Brexit is important, and I voted to leave.  It needs to be implemented in the best way for the country, but we have serious domestic issues which need to be tackled. It’s good to see the Government announcing initiatives over the last few months: with these, we need to bring the North back onto the agenda, and tackle some serious disparities between it and the South.

This disparity, and the London-centric approach of many connected to the Conservative Party, is the reason why I founded ThinkNorth. It is in the North that the party must win new parliamentary seats in order to break the current stalemate we have in Parliament. Unfortunately, Brexit it has swung the party to the Right, and Jeremy Corbyn has pushed his party over to the Left.

With this action, both parties have relinquished the centre ground. This shows in the polls in which, until recently, both parties stood at around 40 per cent. The Liberal Democrats are still a wounded animal with only eight seats in Parliament, and are in no position to fight for the centre ground.  So with the third largest party, the SNP, very much on the left hand side of politics, we need to take that centre ground.

As so many elections have shown in the past, both the Conservatives and Labour only win elections when they move into the centre. Tony Blair did it successfully, and David Cameron still got a working majority, even if it was a small one.

We’ve shown that Conservatives can win Northern seats with great successes on the border of Scotland, which was helped by the success of the Scottish Conservatives. Indeed, we are seeing some successes in northern councils for the Conservatives too.

To achieve electoral success in the North, we need to appeal to the place in which most of the general public consider themselve,s and that is in the centre. We need to take David Cameron’s vision from the 2015 election, and create policy which will help the North to prosper.

Policy is the key – which was very much highlighted in the disastrous 2017 general election manifesto, which turned its back not only on our core voters, but pandered to the Left, with a short-sighted view that we could win Northern seats which have been Labour strongholds for years.

Recently, a new think-tank, FREER, has emerged to champion a free economy and Centre-Right policy. This group is vital, as its focus is on policy which will elections, and it is looking at domestic policy, and not Brexit. ThinkNorth is looking forward to working with this new initiative.

The Northern Powerhouse Partnership chaired by George Osborne made a strong case for the North and, subsequently, the Northern Powerhouse Parliamentary Group, which is chaired by one of our Patrons, John Stevenson, has also contributed greatly to the cause. But until the Government makes the decision to make a substantial commitment to the North, the hard work from this partnership and others like it will be limited.

The policy we need should be for the benefit of the North. Take the transport infrastructure of the region. It needs to be a infrastructure which connects the great cities of the North and Scotland. The issue that I have with HS2 is: will it not turn out to be just a faster way of sucking the talented people of this region to London? The current plans from the Government, though good, don’t go far enough.

Then there is housing, which is in a far worse situation than in the south, and further investment is needed to develop brown sites in our cities. We also need to be encouraging businesses to set up in the North.
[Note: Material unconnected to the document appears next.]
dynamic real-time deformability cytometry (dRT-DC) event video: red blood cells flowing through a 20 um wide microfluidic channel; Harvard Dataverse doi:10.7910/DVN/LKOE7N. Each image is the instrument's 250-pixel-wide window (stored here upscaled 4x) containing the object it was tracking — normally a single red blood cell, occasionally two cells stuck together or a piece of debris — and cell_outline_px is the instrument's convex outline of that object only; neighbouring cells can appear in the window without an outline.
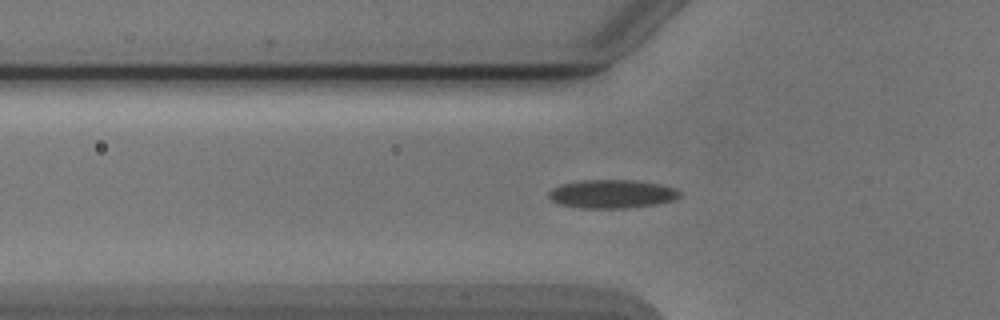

The Government went part of the way in helping by letting councils set their own business rates, although Labour, which controls most northern councils, is maybe less committed to this cause than Conservative councils.

Enterprise zones and investment in new technologies in the North is also essential, especially in areas which have been hit by the decline of traditional manufacturing industries and the coal industry. This does not necessarily mean Government investment but, rather, more incentives for businesses to operate and invest in the region.

Recently, education has been under the spotlight, after the Children’s Commissioner warned that the education of children in the North  is being affected by poverty and poor schools, with children in low income families in London three times more likely to go to university than Northern children in Hartlepool. Then there is unemployment, which is higher in the North East compared to the South East. In 2016, it was reported that ten of the 12 top struggling cities were based in the North, while no southern cities were in the top 12 or 24.

I have high hopes that, once we have Brexit behind us, our Government will pick up the gauntlet thrown down by David Cameron and George Osborne, and make North as one of the Government’s priorities, so we can put power back into the “Northern Powerhouse”.